ToriiGate-v0.4-7B

Minthy

ToriiGate-v0.4-7B is a specialized vision-language model for anime/artwork captioning, built on Qwen2-VL with 900k+ training samples and advanced character recognition capabilities.

Property	Value
Model Size	7 Billion Parameters
Base Architecture	Qwen2-VL
Model Type	Vision-Language Model (VLM)
Author	Minthy
Model URL	https://huggingface.co/Minthy/ToriiGate-v0.4-7B

What is ToriiGate-v0.4-7B?

ToriiGate-v0.4-7B is a specialized vision-language model designed for captioning anime pictures, digital artworks, and various images. Built upon Qwen2-VL and fine-tuned with over 900,000 artwork-caption pairs, it represents a significant advancement in understanding complex scenes, cultural concepts, and character interactions in artistic content.

Implementation Details

The model implements multiple captioning modes including structured output (JSON/Markdown), pre-defined caption variants, long/short descriptions, and bounding box detection. It features flexible grounding capabilities through booru tags, character lists, and trait descriptions to enhance accuracy.
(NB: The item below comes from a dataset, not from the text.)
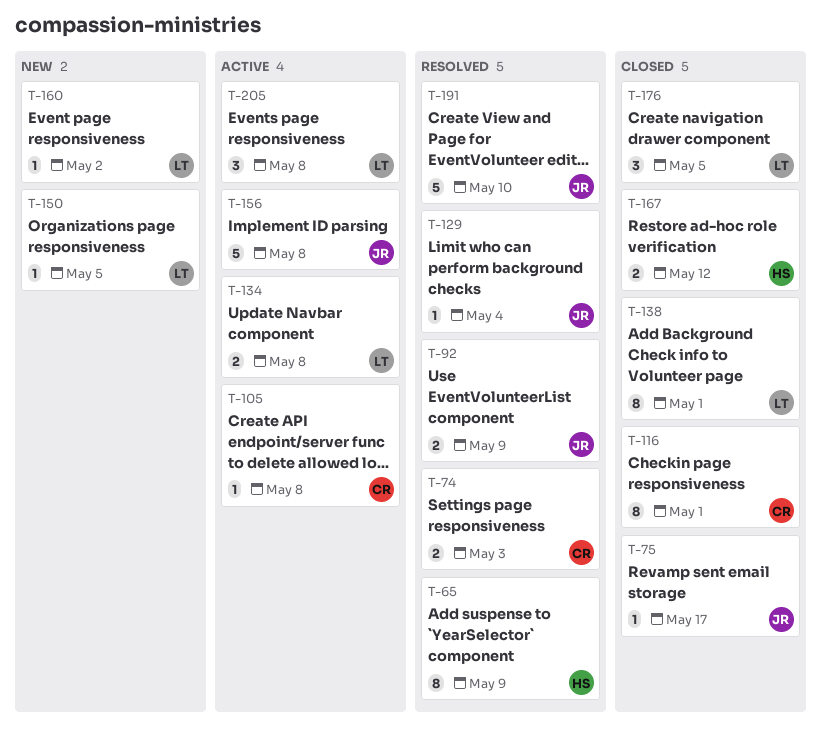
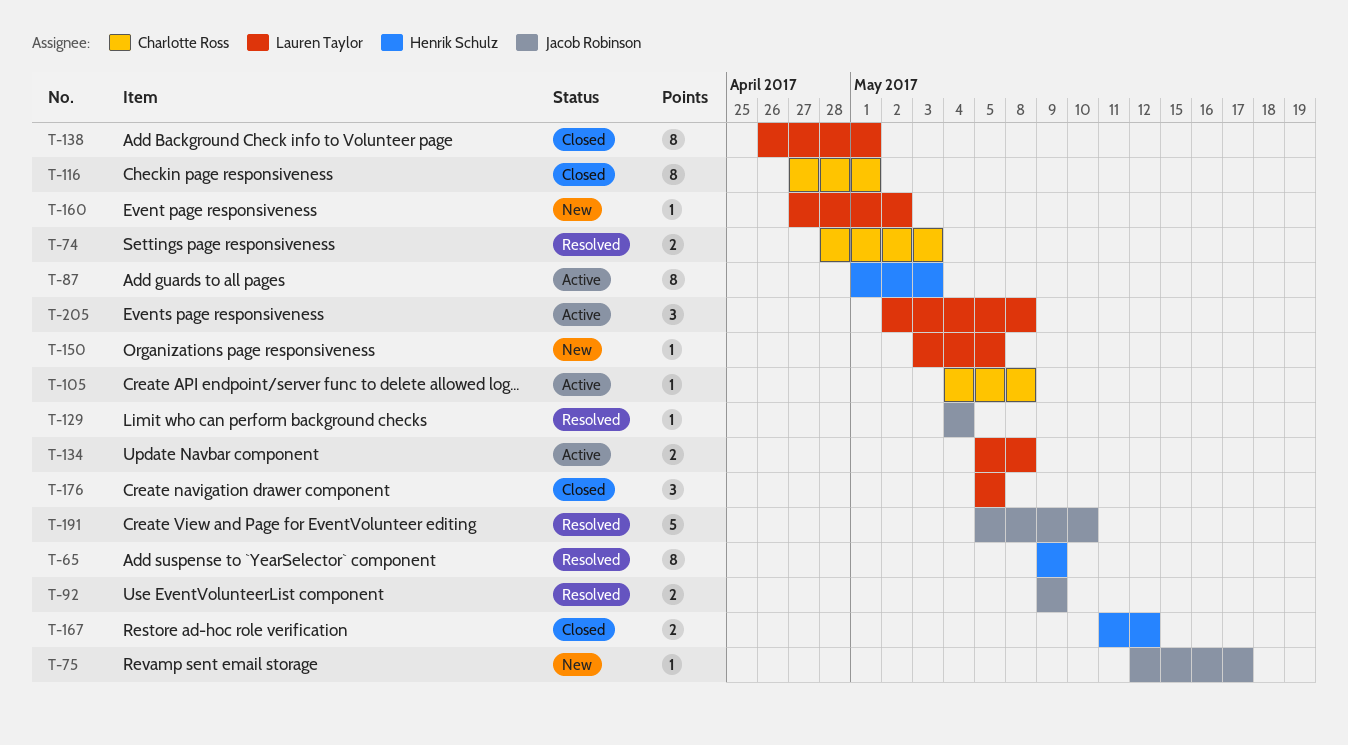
T-75, status: Closed -> New
T-87: none -> present
T-156: present -> none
Built on Qwen2-VL architecture with 7B parameters
Trained on 900k+ anime/artwork samples
Supports multiple output formats and grounding methods
Available in various quantization options (8bpw, 6bpw, 4bpw)

Core Capabilities

Advanced anime and digital art understanding
Accurate character name recognition and usage
Structured output generation with character-specific details
Scene composition and atmosphere description
Support for multiple captioning styles and formats
Caption review and correction functionality

Frequently Asked Questions

Q: What makes this model unique?

ToriiGate-v0.4-7B is currently the only opensource small-sized VLM that effectively handles multiple character names and provides structured outputs specifically designed for anime and artwork content. Its flexible grounding system and multiple captioning modes make it versatile for various use cases.

Q: What are the recommended use cases?

The model is ideal for automated artwork captioning, dataset creation for AI training, detailed scene analysis of anime/digital art, and generating structured descriptions for character-centric images. It's particularly useful when accurate character recognition and detailed scene description are required.